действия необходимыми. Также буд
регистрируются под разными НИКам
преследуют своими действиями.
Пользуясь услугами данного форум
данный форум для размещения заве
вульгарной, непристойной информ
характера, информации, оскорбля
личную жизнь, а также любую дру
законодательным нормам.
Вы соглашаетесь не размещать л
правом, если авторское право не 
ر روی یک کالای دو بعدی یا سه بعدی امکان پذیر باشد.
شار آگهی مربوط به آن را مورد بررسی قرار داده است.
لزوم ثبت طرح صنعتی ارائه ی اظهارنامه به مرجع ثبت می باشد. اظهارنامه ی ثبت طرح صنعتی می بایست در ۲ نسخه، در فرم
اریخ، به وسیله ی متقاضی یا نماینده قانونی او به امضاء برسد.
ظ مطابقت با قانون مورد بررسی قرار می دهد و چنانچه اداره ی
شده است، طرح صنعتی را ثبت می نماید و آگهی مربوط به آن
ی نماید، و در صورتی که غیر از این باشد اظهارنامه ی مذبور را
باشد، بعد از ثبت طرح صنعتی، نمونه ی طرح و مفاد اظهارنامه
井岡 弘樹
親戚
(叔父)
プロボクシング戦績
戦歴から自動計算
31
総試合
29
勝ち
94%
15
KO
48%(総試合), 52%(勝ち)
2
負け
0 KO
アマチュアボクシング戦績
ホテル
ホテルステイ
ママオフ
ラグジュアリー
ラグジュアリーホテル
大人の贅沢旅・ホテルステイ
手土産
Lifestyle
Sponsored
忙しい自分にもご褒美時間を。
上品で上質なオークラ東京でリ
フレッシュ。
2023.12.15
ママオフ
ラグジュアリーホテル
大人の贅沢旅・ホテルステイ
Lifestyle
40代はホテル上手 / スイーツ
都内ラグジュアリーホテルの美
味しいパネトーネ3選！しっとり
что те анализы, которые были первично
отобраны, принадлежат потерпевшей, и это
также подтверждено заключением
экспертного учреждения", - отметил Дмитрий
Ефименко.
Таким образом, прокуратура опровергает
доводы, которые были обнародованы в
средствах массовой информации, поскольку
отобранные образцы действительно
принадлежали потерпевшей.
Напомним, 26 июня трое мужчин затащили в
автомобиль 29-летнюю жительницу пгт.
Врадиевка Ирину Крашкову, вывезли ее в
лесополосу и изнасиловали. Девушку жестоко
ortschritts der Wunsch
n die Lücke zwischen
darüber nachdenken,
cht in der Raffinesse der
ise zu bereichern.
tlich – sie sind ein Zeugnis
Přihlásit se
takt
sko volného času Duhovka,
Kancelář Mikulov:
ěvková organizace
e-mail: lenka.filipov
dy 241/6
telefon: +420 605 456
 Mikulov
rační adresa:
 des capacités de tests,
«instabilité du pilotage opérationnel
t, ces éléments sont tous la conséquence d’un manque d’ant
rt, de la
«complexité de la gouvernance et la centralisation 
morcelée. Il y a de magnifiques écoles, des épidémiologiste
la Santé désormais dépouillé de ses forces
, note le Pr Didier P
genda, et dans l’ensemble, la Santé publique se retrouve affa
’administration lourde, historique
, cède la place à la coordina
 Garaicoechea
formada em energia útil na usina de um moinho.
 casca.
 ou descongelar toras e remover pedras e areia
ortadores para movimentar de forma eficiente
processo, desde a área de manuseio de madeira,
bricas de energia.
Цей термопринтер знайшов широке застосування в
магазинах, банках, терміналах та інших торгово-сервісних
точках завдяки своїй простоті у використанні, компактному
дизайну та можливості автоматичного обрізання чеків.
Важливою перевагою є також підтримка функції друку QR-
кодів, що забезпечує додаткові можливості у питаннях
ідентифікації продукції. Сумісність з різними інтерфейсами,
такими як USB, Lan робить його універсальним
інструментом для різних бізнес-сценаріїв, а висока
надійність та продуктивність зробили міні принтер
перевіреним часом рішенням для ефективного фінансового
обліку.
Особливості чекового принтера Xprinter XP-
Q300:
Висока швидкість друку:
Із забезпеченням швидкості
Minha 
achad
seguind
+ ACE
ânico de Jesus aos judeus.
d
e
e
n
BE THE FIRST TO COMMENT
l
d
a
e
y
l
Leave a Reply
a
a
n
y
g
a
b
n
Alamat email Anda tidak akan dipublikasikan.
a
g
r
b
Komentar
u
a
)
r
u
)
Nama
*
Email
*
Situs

▶ **EXERCISE INSTRUCTIONS**
Lines with the word "потерпевшей" in them are the answer; report each one from the data.

▶ **ANSWER**
отобраны, принадлежат потерпевшей, и это
принадлежали потерпевшей.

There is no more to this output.